- _Material for this exercise_
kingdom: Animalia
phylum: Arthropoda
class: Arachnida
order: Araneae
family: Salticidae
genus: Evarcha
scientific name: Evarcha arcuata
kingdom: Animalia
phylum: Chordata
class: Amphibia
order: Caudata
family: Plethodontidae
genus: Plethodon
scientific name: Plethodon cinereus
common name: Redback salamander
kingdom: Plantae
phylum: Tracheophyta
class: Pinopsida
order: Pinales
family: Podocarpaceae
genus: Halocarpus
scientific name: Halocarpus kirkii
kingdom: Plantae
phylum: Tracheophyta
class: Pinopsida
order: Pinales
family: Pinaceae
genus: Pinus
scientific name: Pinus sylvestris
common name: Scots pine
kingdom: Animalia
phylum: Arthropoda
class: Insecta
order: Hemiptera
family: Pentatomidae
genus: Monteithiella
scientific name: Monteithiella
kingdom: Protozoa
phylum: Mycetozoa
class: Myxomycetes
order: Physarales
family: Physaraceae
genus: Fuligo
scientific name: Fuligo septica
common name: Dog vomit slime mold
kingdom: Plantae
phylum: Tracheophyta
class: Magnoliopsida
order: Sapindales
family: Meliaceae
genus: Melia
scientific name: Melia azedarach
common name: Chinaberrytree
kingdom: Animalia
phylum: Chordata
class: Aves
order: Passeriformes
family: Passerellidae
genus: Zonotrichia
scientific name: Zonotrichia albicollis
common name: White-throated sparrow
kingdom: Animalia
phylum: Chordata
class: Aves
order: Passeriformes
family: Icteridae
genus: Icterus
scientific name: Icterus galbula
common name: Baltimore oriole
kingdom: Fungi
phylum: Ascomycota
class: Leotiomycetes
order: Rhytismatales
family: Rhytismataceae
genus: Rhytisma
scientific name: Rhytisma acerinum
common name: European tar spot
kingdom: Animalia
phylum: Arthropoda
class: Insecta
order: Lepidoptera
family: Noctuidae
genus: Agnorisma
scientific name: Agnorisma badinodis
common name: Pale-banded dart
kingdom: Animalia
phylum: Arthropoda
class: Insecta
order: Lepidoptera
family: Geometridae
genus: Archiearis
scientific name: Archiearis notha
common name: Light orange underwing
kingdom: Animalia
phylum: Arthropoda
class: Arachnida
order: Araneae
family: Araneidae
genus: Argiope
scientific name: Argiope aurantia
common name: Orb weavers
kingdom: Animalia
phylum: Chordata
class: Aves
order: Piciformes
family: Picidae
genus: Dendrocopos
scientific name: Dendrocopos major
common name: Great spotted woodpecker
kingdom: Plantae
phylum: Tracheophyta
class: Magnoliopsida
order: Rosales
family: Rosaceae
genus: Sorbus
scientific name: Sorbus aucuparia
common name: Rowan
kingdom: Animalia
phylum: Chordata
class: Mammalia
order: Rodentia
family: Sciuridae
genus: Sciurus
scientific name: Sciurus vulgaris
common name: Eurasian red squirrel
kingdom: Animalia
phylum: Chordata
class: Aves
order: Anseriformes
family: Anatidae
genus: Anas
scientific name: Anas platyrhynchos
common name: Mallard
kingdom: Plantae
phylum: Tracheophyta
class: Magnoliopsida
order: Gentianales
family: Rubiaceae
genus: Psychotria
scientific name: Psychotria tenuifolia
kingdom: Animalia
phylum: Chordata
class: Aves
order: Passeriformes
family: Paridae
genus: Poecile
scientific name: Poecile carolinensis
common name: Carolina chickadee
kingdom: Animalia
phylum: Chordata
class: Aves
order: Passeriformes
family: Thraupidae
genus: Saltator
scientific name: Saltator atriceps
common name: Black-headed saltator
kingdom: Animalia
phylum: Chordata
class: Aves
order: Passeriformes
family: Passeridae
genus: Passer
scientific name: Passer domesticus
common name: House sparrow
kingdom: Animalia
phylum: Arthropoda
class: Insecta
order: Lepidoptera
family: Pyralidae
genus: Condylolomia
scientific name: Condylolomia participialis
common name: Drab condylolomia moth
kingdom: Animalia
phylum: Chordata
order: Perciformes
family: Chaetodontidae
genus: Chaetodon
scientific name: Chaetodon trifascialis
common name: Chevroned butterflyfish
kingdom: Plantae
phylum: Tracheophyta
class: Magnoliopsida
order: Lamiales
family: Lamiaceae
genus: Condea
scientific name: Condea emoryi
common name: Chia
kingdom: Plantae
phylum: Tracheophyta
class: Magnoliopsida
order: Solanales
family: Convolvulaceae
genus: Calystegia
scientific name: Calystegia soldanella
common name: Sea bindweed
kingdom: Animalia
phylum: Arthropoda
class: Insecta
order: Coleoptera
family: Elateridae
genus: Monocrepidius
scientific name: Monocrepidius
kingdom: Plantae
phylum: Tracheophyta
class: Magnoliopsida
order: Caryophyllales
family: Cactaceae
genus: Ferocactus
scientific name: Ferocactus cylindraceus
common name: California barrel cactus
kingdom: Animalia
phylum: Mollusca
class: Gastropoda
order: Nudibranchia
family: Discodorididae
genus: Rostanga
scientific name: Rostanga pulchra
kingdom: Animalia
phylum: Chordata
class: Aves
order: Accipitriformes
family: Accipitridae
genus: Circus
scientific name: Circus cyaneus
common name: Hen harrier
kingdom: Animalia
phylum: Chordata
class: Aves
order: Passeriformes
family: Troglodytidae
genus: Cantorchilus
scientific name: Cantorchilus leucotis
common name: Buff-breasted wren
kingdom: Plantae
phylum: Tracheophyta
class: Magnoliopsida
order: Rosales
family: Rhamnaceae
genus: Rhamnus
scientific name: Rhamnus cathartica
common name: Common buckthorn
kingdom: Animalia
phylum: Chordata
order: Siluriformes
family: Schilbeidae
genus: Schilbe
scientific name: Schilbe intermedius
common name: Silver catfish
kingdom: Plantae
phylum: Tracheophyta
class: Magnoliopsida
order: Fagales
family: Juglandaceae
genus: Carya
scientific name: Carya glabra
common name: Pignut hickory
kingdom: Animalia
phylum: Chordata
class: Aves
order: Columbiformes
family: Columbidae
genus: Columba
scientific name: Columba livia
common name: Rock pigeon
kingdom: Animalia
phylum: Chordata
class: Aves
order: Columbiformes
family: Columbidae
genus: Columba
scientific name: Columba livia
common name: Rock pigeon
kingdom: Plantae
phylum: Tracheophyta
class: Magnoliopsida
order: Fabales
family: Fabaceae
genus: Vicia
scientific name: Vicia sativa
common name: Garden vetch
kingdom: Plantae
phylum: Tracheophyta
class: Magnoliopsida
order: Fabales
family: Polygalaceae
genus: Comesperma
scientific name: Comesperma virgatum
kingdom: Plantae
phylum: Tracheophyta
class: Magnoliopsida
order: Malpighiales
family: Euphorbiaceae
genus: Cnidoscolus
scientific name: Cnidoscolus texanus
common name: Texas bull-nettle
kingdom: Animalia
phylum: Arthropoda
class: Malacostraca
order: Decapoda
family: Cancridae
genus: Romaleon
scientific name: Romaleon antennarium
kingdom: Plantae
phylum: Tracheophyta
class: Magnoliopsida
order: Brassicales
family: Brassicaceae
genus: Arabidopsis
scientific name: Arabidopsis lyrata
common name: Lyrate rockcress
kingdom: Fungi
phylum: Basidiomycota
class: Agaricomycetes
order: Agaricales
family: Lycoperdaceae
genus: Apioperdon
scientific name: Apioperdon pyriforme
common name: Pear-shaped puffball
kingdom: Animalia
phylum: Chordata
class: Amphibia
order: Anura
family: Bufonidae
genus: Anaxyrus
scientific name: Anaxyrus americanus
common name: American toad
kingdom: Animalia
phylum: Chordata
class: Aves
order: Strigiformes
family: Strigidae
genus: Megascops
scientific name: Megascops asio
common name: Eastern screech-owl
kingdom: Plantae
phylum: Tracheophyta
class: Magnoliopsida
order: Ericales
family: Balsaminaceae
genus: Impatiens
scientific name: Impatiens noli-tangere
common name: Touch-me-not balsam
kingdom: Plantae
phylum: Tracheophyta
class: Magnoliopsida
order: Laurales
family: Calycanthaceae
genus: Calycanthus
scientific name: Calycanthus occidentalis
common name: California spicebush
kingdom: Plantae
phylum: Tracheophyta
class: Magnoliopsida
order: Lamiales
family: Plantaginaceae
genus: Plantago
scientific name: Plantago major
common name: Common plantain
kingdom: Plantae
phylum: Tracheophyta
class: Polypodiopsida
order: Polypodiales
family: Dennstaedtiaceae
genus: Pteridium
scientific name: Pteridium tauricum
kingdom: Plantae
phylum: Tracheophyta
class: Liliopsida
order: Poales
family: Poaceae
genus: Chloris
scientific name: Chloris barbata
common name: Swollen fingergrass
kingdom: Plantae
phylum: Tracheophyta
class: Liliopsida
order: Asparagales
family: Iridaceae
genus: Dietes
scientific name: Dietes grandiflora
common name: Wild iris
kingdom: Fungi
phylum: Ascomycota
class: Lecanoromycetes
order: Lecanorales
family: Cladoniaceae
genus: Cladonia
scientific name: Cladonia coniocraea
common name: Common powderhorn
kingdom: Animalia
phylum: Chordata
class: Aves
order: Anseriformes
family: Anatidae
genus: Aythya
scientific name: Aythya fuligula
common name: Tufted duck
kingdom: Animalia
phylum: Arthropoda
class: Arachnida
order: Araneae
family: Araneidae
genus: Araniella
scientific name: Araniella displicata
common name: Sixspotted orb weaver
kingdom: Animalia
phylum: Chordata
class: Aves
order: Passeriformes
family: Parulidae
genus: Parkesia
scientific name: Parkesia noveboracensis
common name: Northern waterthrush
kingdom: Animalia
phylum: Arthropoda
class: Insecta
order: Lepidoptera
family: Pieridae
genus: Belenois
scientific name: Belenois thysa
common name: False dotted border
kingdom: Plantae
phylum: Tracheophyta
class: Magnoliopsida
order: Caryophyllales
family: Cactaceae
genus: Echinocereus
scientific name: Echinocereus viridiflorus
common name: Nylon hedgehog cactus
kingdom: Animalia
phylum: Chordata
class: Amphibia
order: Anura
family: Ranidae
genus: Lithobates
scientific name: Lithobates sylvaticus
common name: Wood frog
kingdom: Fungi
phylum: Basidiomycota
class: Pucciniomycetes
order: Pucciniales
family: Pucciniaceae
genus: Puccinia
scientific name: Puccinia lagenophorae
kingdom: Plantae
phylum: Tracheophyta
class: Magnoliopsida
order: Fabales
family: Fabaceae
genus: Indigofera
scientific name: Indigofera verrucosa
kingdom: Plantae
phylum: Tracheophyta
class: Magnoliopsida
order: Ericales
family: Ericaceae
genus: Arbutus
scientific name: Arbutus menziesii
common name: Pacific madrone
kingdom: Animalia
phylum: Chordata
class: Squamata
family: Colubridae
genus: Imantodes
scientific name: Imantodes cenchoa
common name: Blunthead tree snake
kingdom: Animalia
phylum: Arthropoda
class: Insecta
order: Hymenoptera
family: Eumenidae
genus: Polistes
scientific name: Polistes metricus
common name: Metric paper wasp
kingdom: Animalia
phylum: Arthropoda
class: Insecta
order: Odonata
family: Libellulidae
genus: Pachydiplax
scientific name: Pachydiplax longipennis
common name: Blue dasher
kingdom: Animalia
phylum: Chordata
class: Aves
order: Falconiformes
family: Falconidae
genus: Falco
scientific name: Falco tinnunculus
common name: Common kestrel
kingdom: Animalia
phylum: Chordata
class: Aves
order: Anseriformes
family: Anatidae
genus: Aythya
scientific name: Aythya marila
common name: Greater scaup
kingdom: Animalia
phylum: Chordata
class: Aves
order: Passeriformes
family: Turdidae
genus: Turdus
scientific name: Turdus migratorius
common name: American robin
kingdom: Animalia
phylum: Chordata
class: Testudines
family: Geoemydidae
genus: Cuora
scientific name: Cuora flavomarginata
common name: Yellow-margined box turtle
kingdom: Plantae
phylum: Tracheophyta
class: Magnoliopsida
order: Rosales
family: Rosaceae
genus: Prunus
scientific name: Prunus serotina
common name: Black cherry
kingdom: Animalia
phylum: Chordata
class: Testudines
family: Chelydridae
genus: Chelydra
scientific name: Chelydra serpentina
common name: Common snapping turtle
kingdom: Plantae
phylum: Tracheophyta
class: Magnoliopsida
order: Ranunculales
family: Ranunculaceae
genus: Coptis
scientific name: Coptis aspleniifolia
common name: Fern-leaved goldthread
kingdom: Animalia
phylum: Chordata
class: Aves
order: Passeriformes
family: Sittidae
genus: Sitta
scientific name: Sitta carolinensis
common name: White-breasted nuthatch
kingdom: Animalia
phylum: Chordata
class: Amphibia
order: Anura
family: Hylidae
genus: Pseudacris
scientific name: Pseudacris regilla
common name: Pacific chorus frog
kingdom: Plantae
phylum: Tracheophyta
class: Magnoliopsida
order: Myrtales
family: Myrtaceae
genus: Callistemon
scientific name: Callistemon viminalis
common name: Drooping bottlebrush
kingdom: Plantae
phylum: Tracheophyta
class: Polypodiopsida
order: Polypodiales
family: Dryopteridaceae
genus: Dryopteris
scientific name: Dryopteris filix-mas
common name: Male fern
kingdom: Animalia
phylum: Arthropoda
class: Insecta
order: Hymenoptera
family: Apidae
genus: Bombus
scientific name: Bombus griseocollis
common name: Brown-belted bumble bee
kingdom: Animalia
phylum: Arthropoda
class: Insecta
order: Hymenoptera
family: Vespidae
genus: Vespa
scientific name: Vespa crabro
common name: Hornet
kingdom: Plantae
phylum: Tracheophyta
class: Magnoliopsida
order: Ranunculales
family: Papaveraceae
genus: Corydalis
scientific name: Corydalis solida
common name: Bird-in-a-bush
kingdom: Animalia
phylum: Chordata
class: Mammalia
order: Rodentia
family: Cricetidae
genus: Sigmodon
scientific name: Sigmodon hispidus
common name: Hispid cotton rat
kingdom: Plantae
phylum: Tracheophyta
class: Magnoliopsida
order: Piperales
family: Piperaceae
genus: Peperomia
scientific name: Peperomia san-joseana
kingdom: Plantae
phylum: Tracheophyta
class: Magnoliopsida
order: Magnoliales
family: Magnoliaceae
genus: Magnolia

- _Task brief_
Repeat the lines word for word, starting at the line that contains "common name: Brown-belted bumble bee" and ending at the last line of the entries.

- _Exercise answer_
common name: Brown-belted bumble bee
kingdom: Animalia
phylum: Arthropoda
class: Insecta
order: Hymenoptera
family: Vespidae
genus: Vespa
scientific name: Vespa crabro
common name: Hornet
kingdom: Plantae
phylum: Tracheophyta
class: Magnoliopsida
order: Ranunculales
family: Papaveraceae
genus: Corydalis
scientific name: Corydalis solida
common name: Bird-in-a-bush
kingdom: Animalia
phylum: Chordata
class: Mammalia
order: Rodentia
family: Cricetidae
genus: Sigmodon
scientific name: Sigmodon hispidus
common name: Hispid cotton rat
kingdom: Plantae
phylum: Tracheophyta
class: Magnoliopsida
order: Piperales
family: Piperaceae
genus: Peperomia
scientific name: Peperomia san-joseana
kingdom: Plantae
phylum: Tracheophyta
class: Magnoliopsida
order: Magnoliales
family: Magnoliaceae
genus: Magnolia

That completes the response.